* BEGIN Document segment *
Please see motivation for claim 1 above.

Regarding Claim 4.
The Hughes/Breckenridge Combination teaches the method of claim 2, further comprising: in response to determining that the subset of the plurality of data items comprise confidence scores below the confidence score threshold value (Hughes [0197] recites “As a new prediction is received, each of the priority queues 608 evaluate the sampling score for the new prediction. If the sampling score is below a threshold value 716 for a given priority queue 608, then the priority queue 608 may discard 720 the prediction.”), 
displaying on the graphical user interface the plurality of selectable options (Hughes Fig. 18 Elements 1814 and [0214] & [0216] recites, in part, “The graphical user interface 1800 provides for minimizing the cognitive load and expertise required to train a machine learning model. [0216] Feedback 1814 is provided to the user on the quality and quantity of data ; 
receiving a selection of a second selectable option corresponding to the second machine learning training dataset (Hughes [154] and [155] recites “In some implementations, multiple models may be built and compared using common measures of quality against the annotated test set. During model building the annotation server 202 will guide the user through a series of steps in an automated fashion”. Examiner interprets annotation server guiding the user through a series of steps using the GUI.) and, 
in response, training the second machine learning system using the second machine learning training dataset (Breckenridge Pg. 21, Col. 18, Ln. 32-34 and Col. 18, Ln. 43-45 recites, in part, “A new set of trained predictive models is generated using the updated training data and using training functions that are obtained from the training function repository 216 (Box 708)… A second trained predictive model can be selected to which access is provided to the client computing system 202 (Box 712).”).
Please see motivation for claim 1 above.

Regarding Claim 5.
The Hughes/Breckenridge combination teaches the method of claim 2 wherein the second machine learning training dataset comprises a combination of two or more machine learning training datasets of the plurality of machine learning training datasets (Breckenridge Pg. 21, Col. 17, Ln. 53-60 recites “Updated training data is generated (Box 706) .
	Please see motivation for claim 1 above.

Regarding Claim 6.
The Hughes/Breckenridge combination teaches the method of claim 5 wherein the combination of two or more machine learning training datasets comprises the particular machine learning training dataset (Breckenridge Pg. 21, Col. 18, Ln. 22-26 recites “For illustrative purposes, in one example the updated training data can be generated by combining the training data in the training data queue together with the training data already stored in the training data repository 216 (e.g., the initial training data).”).
	Please see motivation for claim 1 above.

Regarding Claim 7.
* END Document segment *
* BEGIN Data records *
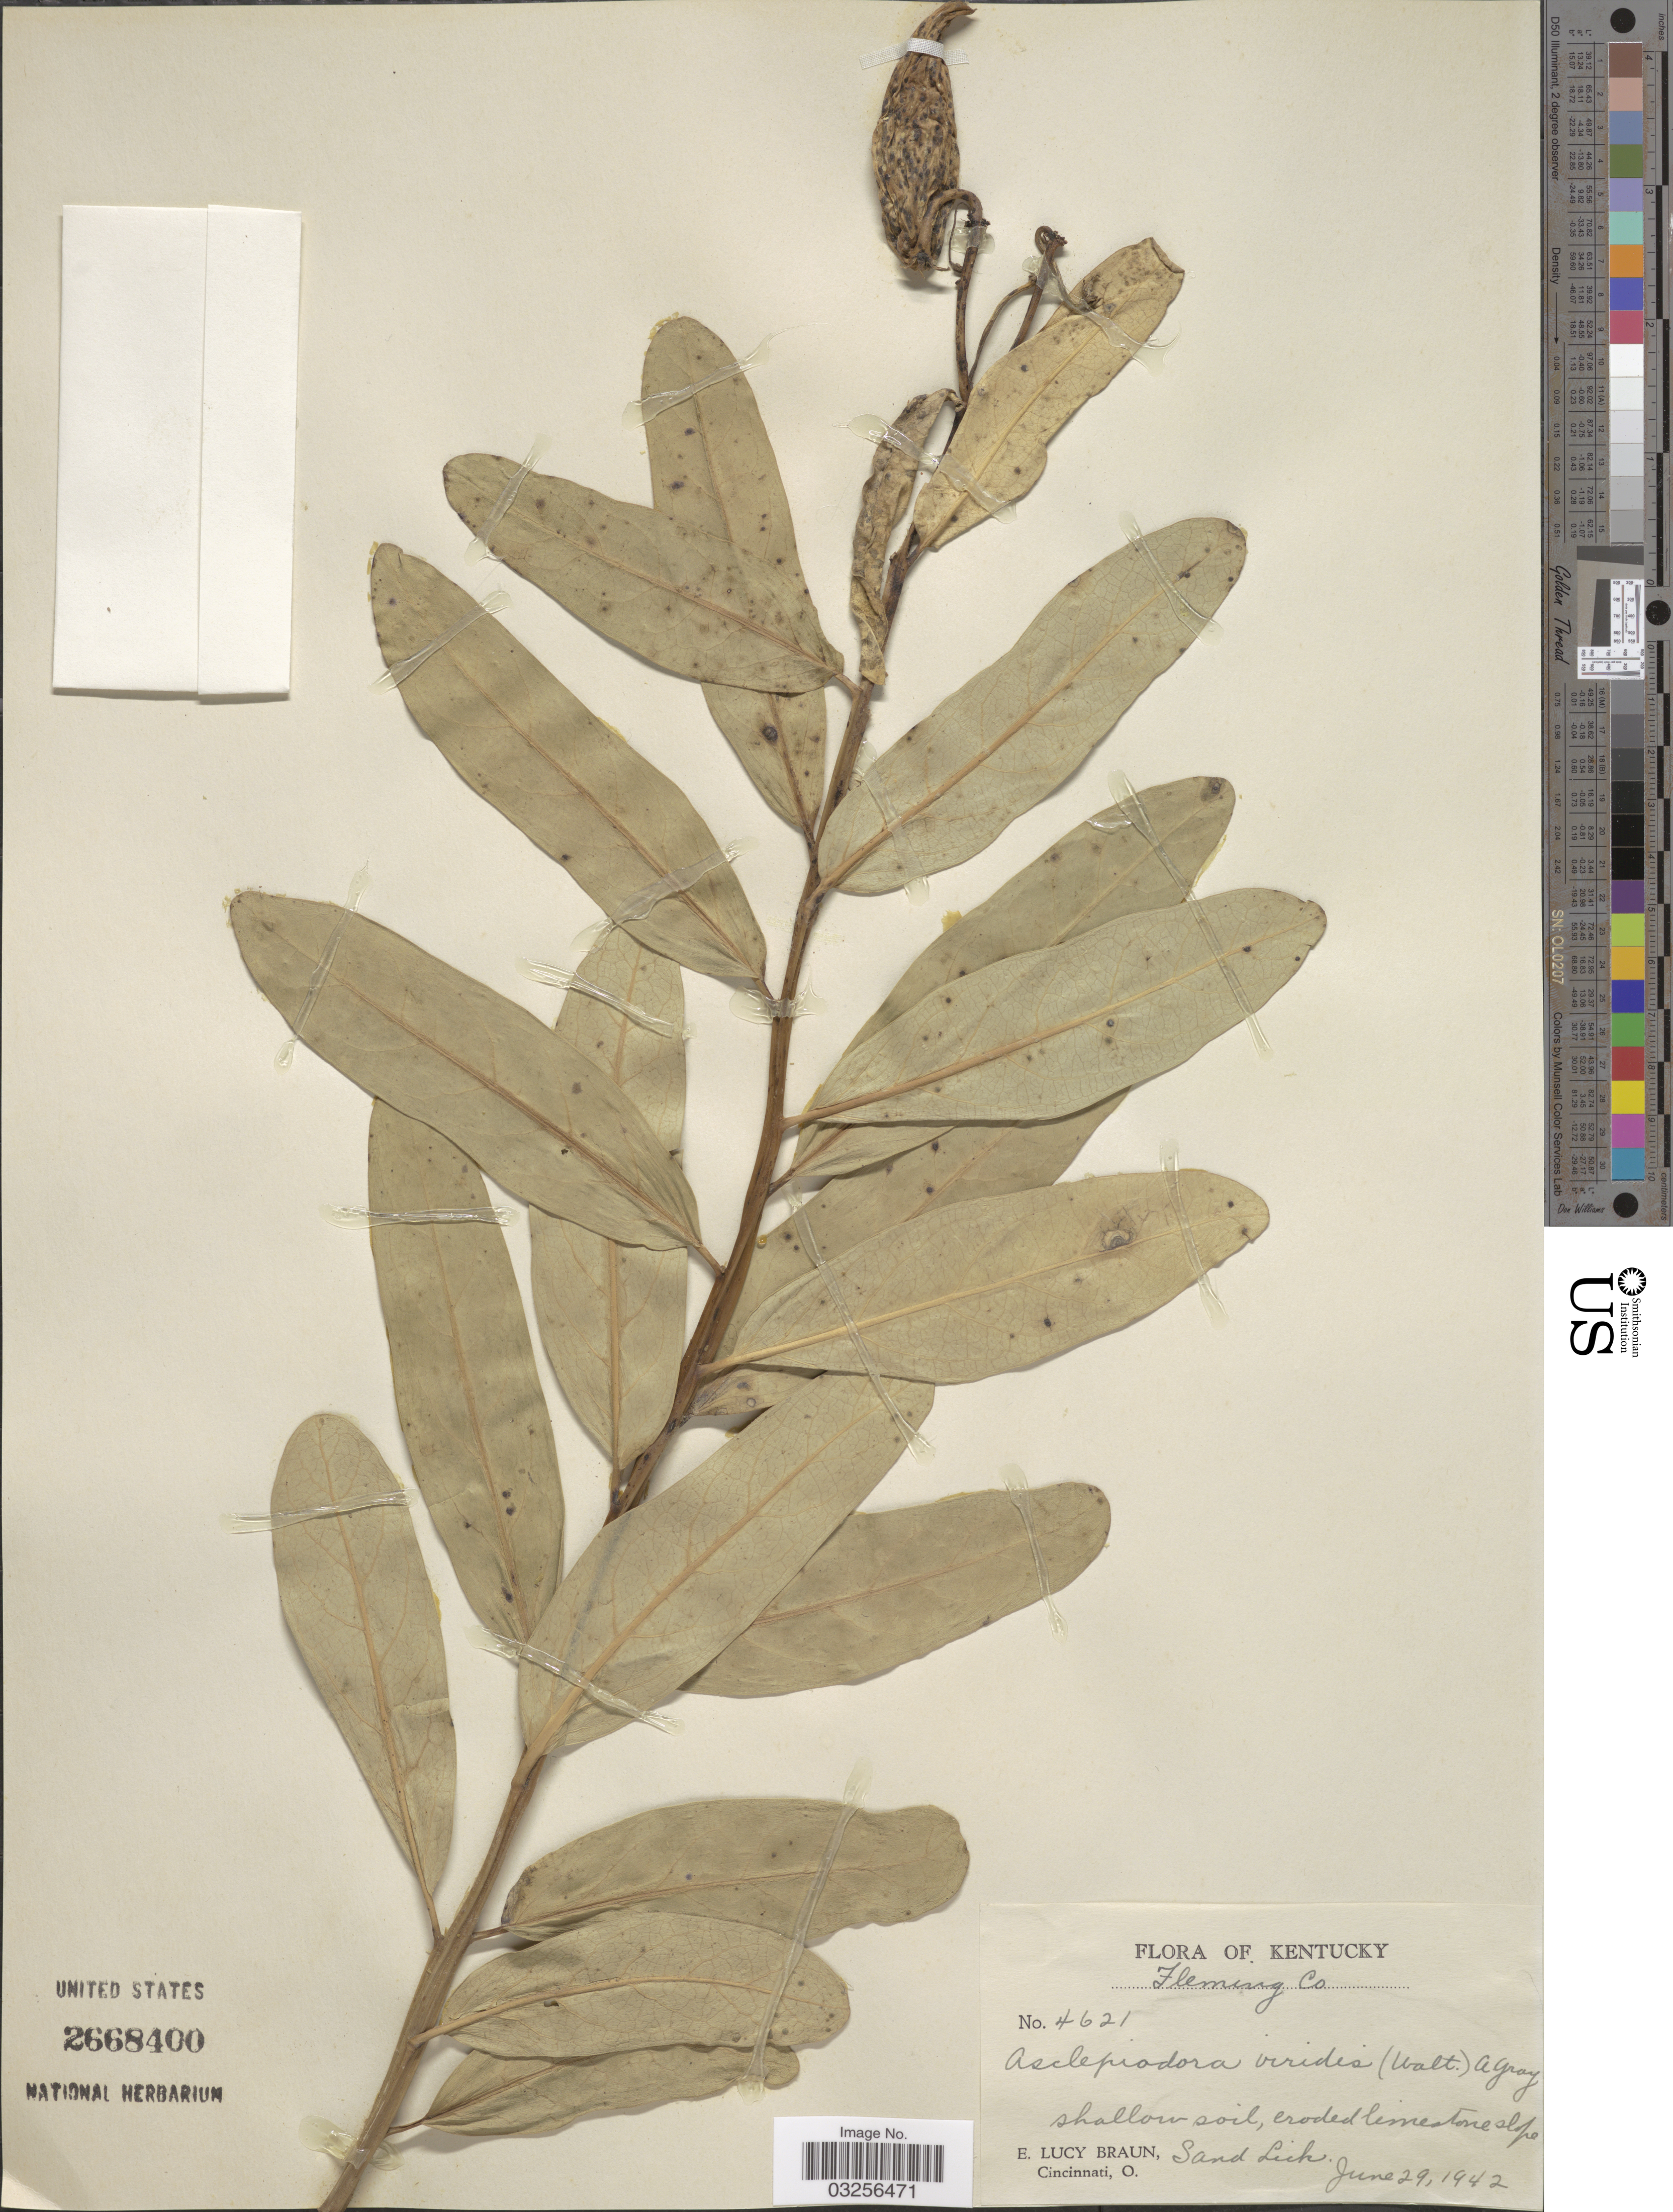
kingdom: Plantae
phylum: Tracheophyta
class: Magnoliopsida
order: Gentianales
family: Apocynaceae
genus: Asclepias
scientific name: Asclepias viridis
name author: Walter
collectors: E. Braun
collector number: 4621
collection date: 1942-06-29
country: United States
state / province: Kentucky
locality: Fleming Co. Sand Lick.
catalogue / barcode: US 2668400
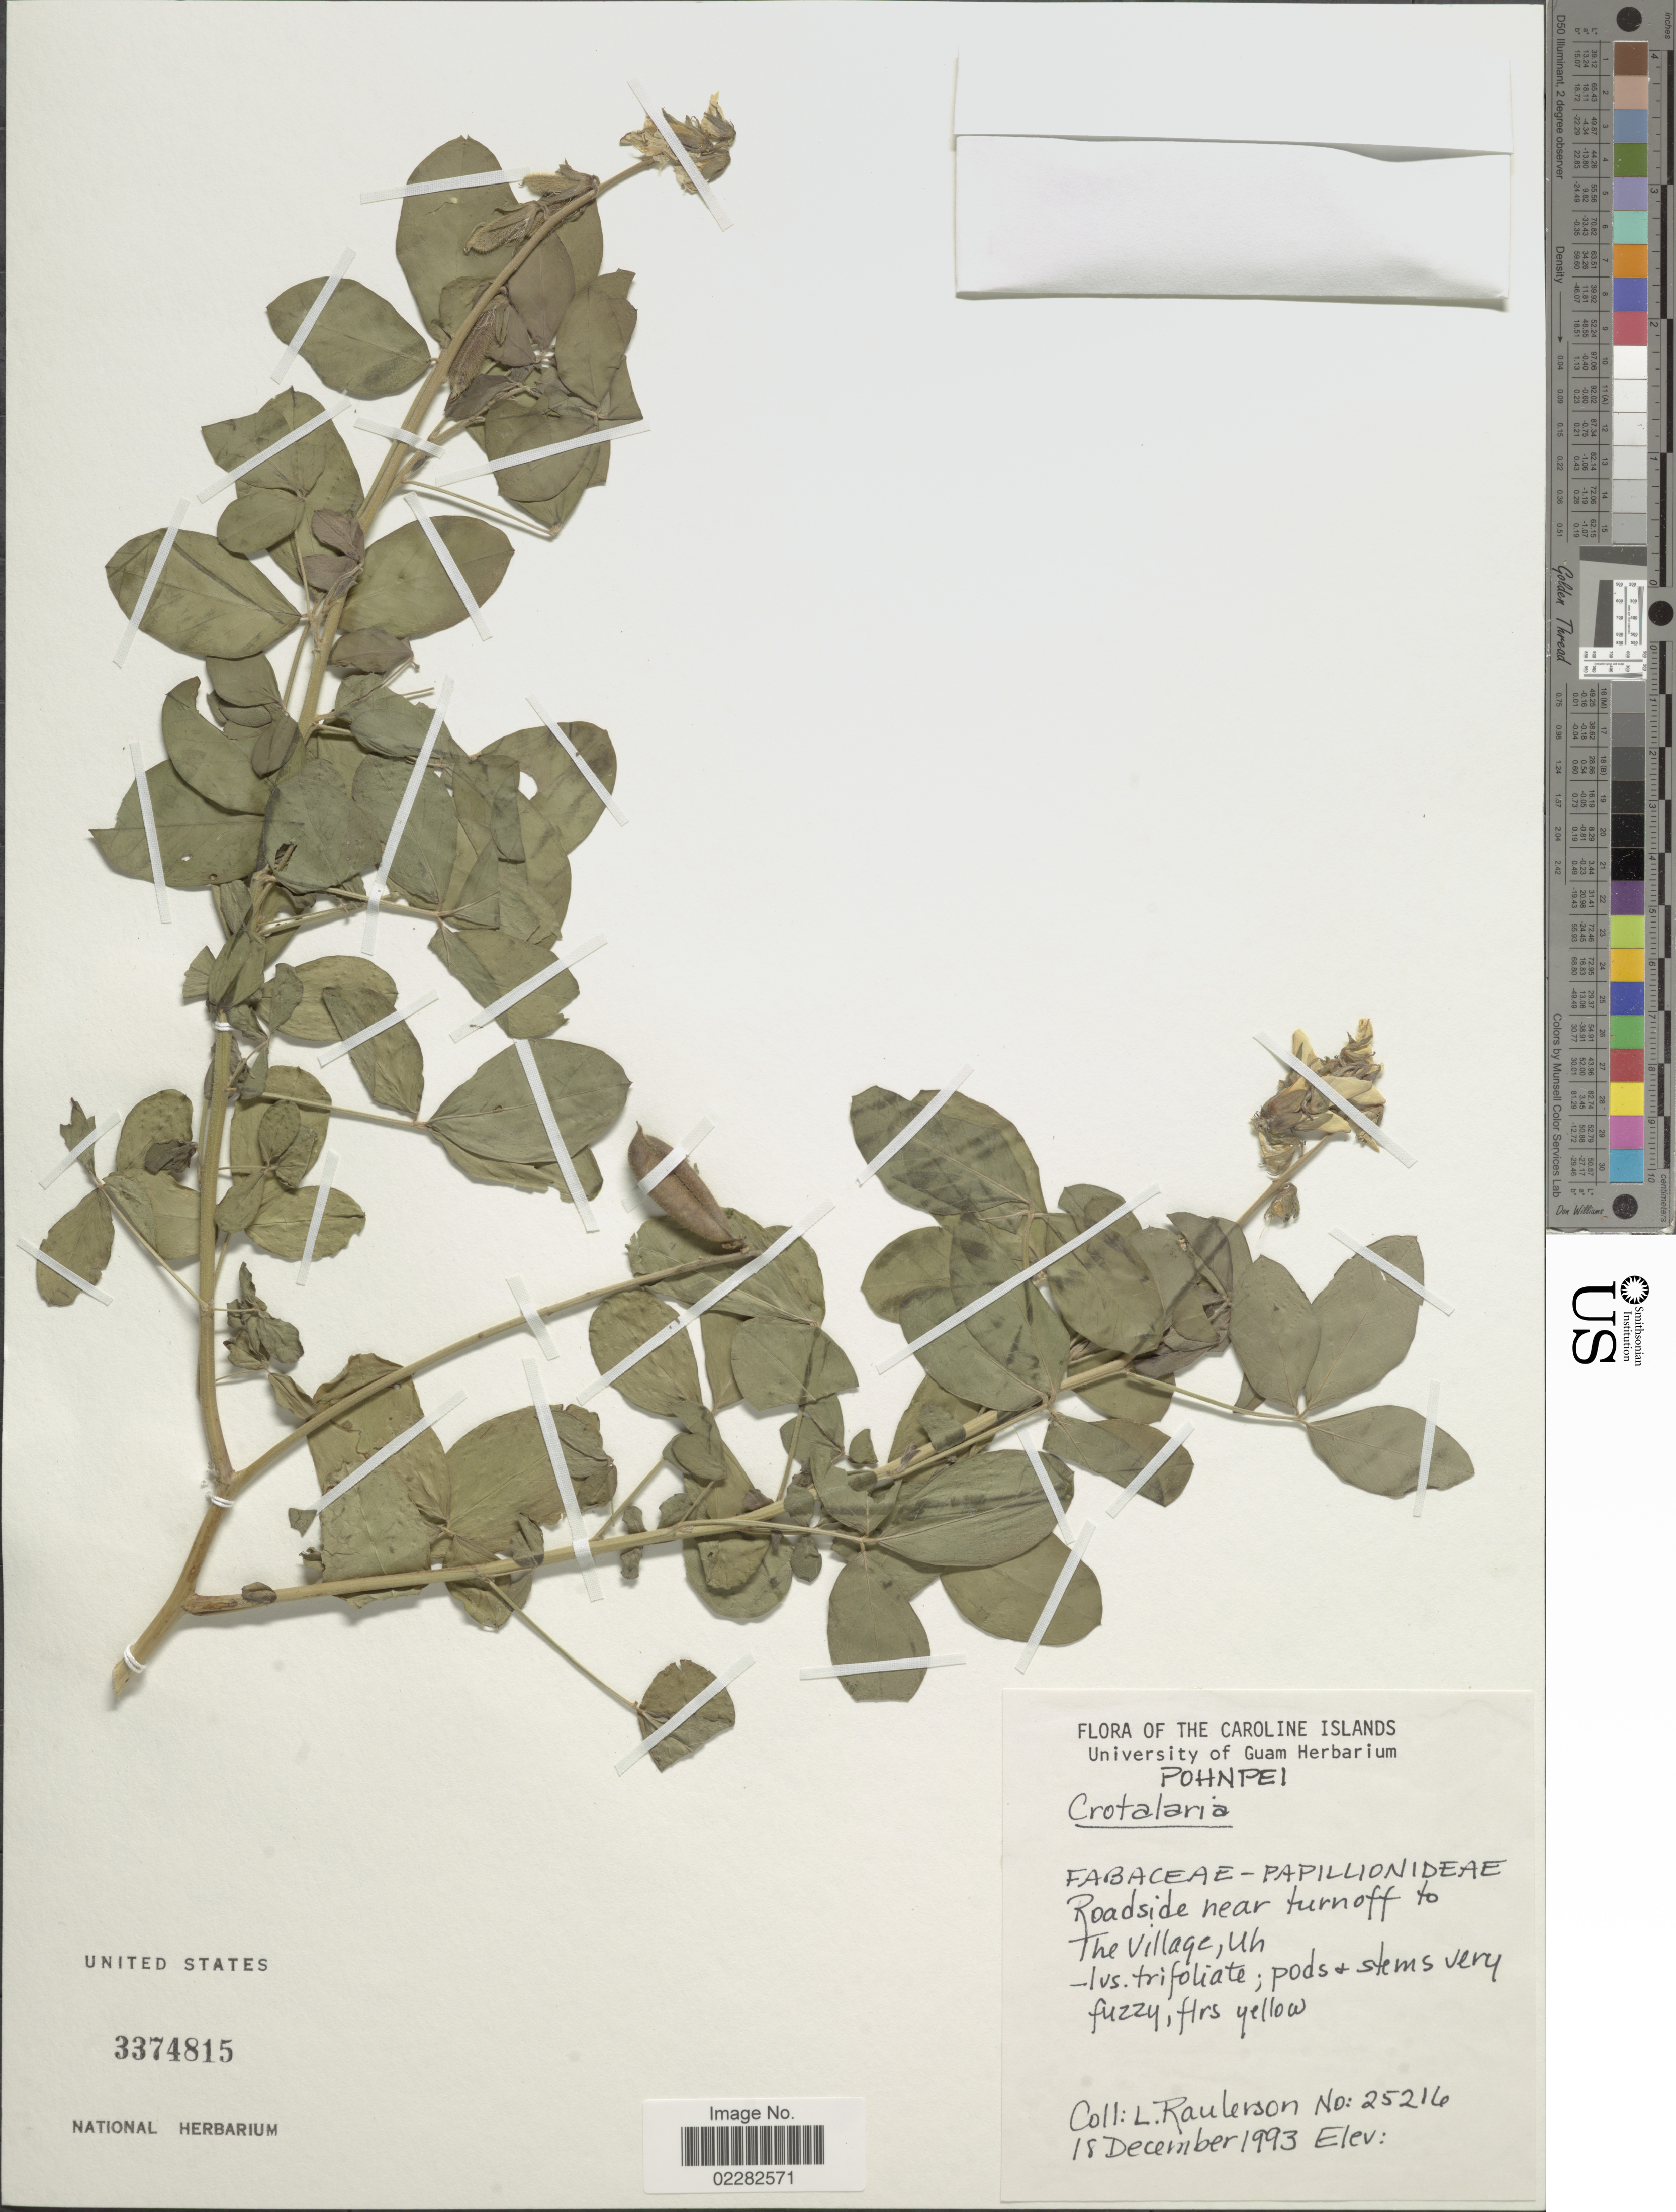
* END Data records *
> **Task set**:
[a] Does each statement agree with the patent claim review? Answer yes or no, and quote the text's deciding words. (i) Claim 6 builds on the method of claim 5. (ii) Claim 4 builds on the method of claim 3. (iii) According to Hughes [0197], a priority queue may drop a prediction whose sampling score falls below a threshold value.
[b] Copy out every line of the pressed plant specimen entries word for word, without the pictures.
The patent claim review and the entries have no connection to each other.

> **Exercise solutions**:
[a]
(i) Yes: "The Hughes/Breckenridge combination teaches the method of claim 5 wherein the combination of two or more machine learning training datasets comprises the particular machine learning training dataset"
(ii) No: "The Hughes/Breckenridge Combination teaches the method of claim 2, further comprising"
(iii) Yes: "If the sampling score is below a threshold value 716 for a given priority queue 608, then the priority queue 608 may discard 720 the prediction."

[b]
kingdom: Plantae
phylum: Tracheophyta
class: Magnoliopsida
order: Gentianales
family: Apocynaceae
genus: Asclepias
scientific name: Asclepias viridis
name author: Walter
collectors: E. Braun
collector number: 4621
collection date: 1942-06-29
country: United States
state / province: Kentucky
locality: Fleming Co. Sand Lick.
catalogue / barcode: US 2668400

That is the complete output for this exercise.